• Items from a data source:
----
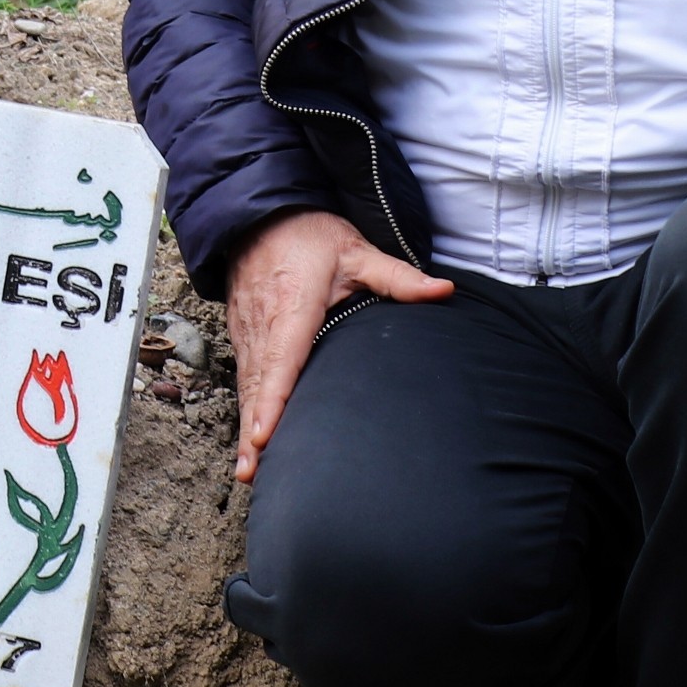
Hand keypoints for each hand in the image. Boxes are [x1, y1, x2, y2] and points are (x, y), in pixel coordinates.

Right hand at [222, 208, 451, 484]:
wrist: (260, 215)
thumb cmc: (308, 235)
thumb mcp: (356, 250)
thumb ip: (398, 277)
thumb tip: (444, 291)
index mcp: (293, 308)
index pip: (282, 362)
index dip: (272, 401)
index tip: (264, 435)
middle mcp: (265, 324)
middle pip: (258, 386)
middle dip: (253, 431)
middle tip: (251, 472)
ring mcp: (248, 331)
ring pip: (247, 385)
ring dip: (245, 426)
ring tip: (247, 468)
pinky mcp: (242, 334)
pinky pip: (244, 376)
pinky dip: (245, 407)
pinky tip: (250, 437)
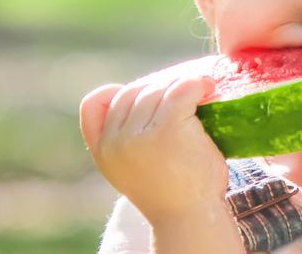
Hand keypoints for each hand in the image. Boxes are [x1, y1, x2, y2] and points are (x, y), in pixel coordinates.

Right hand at [79, 73, 229, 225]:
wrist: (190, 217)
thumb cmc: (171, 191)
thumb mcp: (131, 168)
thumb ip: (124, 138)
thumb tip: (144, 93)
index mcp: (102, 151)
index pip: (94, 102)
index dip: (117, 93)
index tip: (144, 97)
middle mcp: (116, 142)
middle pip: (133, 92)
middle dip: (158, 90)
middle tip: (183, 96)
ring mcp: (141, 135)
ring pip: (158, 89)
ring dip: (181, 87)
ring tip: (199, 92)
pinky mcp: (168, 128)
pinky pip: (182, 90)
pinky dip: (197, 84)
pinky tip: (207, 88)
----
• Exercise: Exactly the lines from the one holding "ring dip: (245, 426)" through the last line of the entries must be set down, with nothing added and no pictures.

• Completed task:
ring dip: (245, 426)
ring tip: (247, 468)
pinky mcp: (242, 334)
pinky pip: (244, 376)
pinky dip: (245, 407)
pinky tip: (250, 437)
Hand keypoints for each hand in the image. Boxes are [x1, y1, x2, y2] and points are (x, y), in pixel coordinates.

Right hand at [79, 73, 229, 225]:
wrist: (190, 217)
thumb cmc: (171, 191)
thumb mcp: (131, 168)
thumb ip: (124, 138)
thumb tip: (144, 93)
index mcp: (102, 151)
index pip: (94, 102)
index dip: (117, 93)
index tip: (144, 97)
middle mcp: (116, 142)
middle pip: (133, 92)
middle dip: (158, 90)
middle tip: (183, 96)
ring mcp: (141, 135)
ring pip: (158, 89)
ring dip: (181, 87)
ring tip: (199, 92)
pinky mcp: (168, 128)
pinky pip: (182, 90)
pinky dip: (197, 84)
pinky tip: (207, 88)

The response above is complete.